Once again, my opponent is resorting towards "Oh look Obama is in favor of this study therefore you should be on my side." While Obama was a professor, he was not a professor in psychology and neuroscience.
My opponent says that there has been a dramatic rise in shooting by teenagers and even though he sourced CBS News, he doesn't use proper source. My sources may not be that better but at least I make the effort to give the exact site. The thing is with these shootings is when people think that it's the violent video games, the person usually has a certain like the previous examples that were mentioned in the last couple of rounds. That's why I don't take those serious because if you can't prove 100% that it was in fact violent video did it, than I have no reason to assume that violent video games actually do cause violence. Just like with Devin Moore, even though Devin Moore was sentenced to death, it was said by his laywer that he had post-traumatic stress disorder. I don't tend to take southern states seriously in terms of it's racism to blacks.
In your argument about how comic books were claimed to have been violent but are not the case, you just proved my point. Sure, the game allows you to simulate whatever actions the game allows you to do but simulations related from a fantasy to a reality can only go so far and as far as I'm concerned, I don't honestly that violent video games all of a sudden create murderers. Yes, there are signs of aggression while playing violent video game but I believe that people can also be aggressive under the same circumstances in Mario Kart because competition usually requires some form of aggression in order to win.

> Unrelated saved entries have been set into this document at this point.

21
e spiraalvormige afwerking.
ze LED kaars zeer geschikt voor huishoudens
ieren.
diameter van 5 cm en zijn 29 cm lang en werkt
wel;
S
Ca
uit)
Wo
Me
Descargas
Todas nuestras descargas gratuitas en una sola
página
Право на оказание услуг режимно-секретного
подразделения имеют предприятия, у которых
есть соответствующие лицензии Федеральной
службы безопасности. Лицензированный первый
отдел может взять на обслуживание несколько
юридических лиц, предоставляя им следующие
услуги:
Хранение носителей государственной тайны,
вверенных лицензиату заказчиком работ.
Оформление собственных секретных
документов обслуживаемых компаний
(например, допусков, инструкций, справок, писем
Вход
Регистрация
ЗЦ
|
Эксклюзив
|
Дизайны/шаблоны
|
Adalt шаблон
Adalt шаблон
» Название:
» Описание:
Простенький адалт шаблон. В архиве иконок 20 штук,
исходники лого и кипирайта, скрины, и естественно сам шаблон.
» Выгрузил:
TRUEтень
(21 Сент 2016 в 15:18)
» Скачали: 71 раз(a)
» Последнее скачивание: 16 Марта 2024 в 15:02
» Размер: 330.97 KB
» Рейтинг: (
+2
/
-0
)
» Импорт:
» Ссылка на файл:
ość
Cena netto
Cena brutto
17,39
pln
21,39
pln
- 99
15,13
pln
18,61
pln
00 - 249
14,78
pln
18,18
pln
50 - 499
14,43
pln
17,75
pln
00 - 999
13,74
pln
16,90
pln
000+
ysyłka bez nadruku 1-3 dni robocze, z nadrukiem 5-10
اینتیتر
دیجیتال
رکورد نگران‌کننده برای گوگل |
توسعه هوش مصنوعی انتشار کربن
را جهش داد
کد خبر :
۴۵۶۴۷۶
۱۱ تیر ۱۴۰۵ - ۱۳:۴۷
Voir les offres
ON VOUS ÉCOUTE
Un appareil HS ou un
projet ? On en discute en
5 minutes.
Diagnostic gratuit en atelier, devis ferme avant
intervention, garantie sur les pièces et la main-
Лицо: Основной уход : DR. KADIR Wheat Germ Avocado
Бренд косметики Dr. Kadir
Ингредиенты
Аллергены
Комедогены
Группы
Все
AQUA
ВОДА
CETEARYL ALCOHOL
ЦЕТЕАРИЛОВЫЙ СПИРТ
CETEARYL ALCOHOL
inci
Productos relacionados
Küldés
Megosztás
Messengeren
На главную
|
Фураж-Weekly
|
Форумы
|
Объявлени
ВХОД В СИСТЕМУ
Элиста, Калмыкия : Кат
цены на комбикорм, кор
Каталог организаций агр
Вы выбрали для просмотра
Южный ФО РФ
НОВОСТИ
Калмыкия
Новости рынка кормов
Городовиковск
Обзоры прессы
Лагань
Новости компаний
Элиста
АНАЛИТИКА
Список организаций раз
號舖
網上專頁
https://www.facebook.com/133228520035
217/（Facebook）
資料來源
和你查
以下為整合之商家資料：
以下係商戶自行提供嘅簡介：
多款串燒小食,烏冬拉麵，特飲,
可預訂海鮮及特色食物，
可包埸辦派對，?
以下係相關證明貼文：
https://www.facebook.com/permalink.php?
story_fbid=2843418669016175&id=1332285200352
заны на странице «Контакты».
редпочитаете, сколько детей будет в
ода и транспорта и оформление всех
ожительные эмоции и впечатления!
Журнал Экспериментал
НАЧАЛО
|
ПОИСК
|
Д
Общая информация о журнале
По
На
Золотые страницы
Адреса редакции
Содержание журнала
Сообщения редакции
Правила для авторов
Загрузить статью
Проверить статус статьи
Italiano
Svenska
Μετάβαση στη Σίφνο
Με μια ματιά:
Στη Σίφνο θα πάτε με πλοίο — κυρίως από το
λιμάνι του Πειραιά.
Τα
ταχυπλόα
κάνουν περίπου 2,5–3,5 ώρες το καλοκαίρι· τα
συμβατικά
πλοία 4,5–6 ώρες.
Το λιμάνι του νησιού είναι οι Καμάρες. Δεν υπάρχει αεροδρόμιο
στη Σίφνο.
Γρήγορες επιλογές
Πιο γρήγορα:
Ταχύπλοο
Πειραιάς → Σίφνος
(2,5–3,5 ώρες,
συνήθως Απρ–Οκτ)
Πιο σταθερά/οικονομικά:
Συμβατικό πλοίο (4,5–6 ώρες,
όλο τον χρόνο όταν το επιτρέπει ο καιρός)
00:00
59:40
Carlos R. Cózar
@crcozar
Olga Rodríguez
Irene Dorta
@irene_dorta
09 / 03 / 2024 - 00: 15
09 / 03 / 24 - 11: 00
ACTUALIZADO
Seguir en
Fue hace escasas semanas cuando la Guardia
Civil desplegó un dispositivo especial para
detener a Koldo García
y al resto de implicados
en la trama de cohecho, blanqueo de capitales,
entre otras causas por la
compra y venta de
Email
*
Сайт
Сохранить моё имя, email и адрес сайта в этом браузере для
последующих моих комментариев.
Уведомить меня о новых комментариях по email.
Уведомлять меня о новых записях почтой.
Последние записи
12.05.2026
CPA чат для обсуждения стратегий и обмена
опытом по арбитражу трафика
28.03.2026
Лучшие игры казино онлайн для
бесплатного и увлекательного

Going back to the Devin Moore case, while the courts deemed Devin Moore guilty, in the case of Strickland vs. Sony, Strickland wanted to challenge the notion of whether or not video game companies have a right to sell violent video games to minors. As far that case was concerned, in 2009, Sony won the right to sell violent video games and why is that? How about the fact that there's not enough evidence to prove that video games are actually responsible.
In Closing, Let's recap this entire debate. In this debate, I am against the motion that violent video games lead people to commit violence. In the first round, I have tackled the psychological aspect which I put the argument that my opponent "Then" has oversimplified and I make the distinction that violence feelings is not the same thing as violent behaviour. Scientists are not denying that playing violent video games leads people to become more aggressive. That's a given. I have also afford a challenge to my opponent to give me an example of someone who is fully aware of the actions that he has committed and is FULLY 100% Absolutely influenced by violent video games. With every example you have brought, everyone was reported to have a psychological condition. It's kind of stupid in my opinion that days and weeks of abuse does not do as much damage as say several hours playing violent video games. In the second round, I have mentioned the political dramatization that mentally healthy individuals can't come to the conclusion themselves that what they are doing is wrong. Video games are not mind control and while I will admit that there are connections between what Devin Moore did and what was in the game, it does nothing more than just suggest that violent video games may cause violence but not a complete answer. It's simple logic.